- Your task -
Every single entry below should be reproduced verbatim.

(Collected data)
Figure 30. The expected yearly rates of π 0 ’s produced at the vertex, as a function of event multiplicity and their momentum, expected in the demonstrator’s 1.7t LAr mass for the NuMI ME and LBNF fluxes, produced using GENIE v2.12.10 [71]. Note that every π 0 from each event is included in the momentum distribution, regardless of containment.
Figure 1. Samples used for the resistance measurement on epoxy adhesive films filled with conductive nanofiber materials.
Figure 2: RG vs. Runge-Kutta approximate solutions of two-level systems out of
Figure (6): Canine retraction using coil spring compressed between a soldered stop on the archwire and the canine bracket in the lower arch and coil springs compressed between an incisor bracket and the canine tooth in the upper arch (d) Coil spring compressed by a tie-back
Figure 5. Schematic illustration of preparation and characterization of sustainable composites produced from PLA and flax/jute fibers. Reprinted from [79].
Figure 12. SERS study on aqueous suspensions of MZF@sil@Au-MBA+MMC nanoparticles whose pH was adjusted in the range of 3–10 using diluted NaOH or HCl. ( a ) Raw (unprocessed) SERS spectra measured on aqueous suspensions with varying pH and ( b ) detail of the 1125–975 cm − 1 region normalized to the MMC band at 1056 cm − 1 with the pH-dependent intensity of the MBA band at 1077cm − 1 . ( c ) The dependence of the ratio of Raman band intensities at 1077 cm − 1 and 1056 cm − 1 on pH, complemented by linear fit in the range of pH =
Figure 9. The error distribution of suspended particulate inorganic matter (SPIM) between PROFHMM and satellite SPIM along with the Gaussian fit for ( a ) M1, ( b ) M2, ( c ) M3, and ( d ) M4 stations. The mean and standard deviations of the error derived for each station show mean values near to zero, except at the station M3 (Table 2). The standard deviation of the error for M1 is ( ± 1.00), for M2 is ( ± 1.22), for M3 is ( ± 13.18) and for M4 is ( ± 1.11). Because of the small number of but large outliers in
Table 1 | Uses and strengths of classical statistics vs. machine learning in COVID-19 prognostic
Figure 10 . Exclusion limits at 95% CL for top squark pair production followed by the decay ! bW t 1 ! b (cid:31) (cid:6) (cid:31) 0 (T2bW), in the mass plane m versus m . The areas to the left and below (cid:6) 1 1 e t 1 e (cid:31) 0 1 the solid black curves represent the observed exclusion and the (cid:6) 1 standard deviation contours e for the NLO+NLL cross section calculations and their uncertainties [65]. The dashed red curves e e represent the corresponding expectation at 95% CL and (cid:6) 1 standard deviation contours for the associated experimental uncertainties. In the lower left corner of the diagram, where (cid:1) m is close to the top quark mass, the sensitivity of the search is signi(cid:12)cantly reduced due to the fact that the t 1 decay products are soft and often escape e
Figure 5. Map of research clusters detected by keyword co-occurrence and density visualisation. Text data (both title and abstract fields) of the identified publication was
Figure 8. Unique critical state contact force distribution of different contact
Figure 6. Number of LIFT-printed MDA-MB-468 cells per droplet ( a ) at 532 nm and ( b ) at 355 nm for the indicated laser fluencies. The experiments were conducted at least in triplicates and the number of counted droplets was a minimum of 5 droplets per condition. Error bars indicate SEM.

- Your response -
Figure 30. The expected yearly rates of π 0 ’s produced at the vertex, as a function of event multiplicity and their momentum, expected in the demonstrator’s 1.7t LAr mass for the NuMI ME and LBNF fluxes, produced using GENIE v2.12.10 [71]. Note that every π 0 from each event is included in the momentum distribution, regardless of containment.
Figure 1. Samples used for the resistance measurement on epoxy adhesive films filled with conductive nanofiber materials.
Figure 2: RG vs. Runge-Kutta approximate solutions of two-level systems out of
Figure (6): Canine retraction using coil spring compressed between a soldered stop on the archwire and the canine bracket in the lower arch and coil springs compressed between an incisor bracket and the canine tooth in the upper arch (d) Coil spring compressed by a tie-back
Figure 5. Schematic illustration of preparation and characterization of sustainable composites produced from PLA and flax/jute fibers. Reprinted from [79].
Figure 12. SERS study on aqueous suspensions of MZF@sil@Au-MBA+MMC nanoparticles whose pH was adjusted in the range of 3–10 using diluted NaOH or HCl. ( a ) Raw (unprocessed) SERS spectra measured on aqueous suspensions with varying pH and ( b ) detail of the 1125–975 cm − 1 region normalized to the MMC band at 1056 cm − 1 with the pH-dependent intensity of the MBA band at 1077cm − 1 . ( c ) The dependence of the ratio of Raman band intensities at 1077 cm − 1 and 1056 cm − 1 on pH, complemented by linear fit in the range of pH =
Figure 9. The error distribution of suspended particulate inorganic matter (SPIM) between PROFHMM and satellite SPIM along with the Gaussian fit for ( a ) M1, ( b ) M2, ( c ) M3, and ( d ) M4 stations. The mean and standard deviations of the error derived for each station show mean values near to zero, except at the station M3 (Table 2). The standard deviation of the error for M1 is ( ± 1.00), for M2 is ( ± 1.22), for M3 is ( ± 13.18) and for M4 is ( ± 1.11). Because of the small number of but large outliers in
Table 1 | Uses and strengths of classical statistics vs. machine learning in COVID-19 prognostic
Figure 10 . Exclusion limits at 95% CL for top squark pair production followed by the decay ! bW t 1 ! b (cid:31) (cid:6) (cid:31) 0 (T2bW), in the mass plane m versus m . The areas to the left and below (cid:6) 1 1 e t 1 e (cid:31) 0 1 the solid black curves represent the observed exclusion and the (cid:6) 1 standard deviation contours e for the NLO+NLL cross section calculations and their uncertainties [65]. The dashed red curves e e represent the corresponding expectation at 95% CL and (cid:6) 1 standard deviation contours for the associated experimental uncertainties. In the lower left corner of the diagram, where (cid:1) m is close to the top quark mass, the sensitivity of the search is signi(cid:12)cantly reduced due to the fact that the t 1 decay products are soft and often escape e
Figure 5. Map of research clusters detected by keyword co-occurrence and density visualisation. Text data (both title and abstract fields) of the identified publication was
Figure 8. Unique critical state contact force distribution of different contact
Figure 6. Number of LIFT-printed MDA-MB-468 cells per droplet ( a ) at 532 nm and ( b ) at 355 nm for the indicated laser fluencies. The experiments were conducted at least in triplicates and the number of counted droplets was a minimum of 5 droplets per condition. Error bars indicate SEM.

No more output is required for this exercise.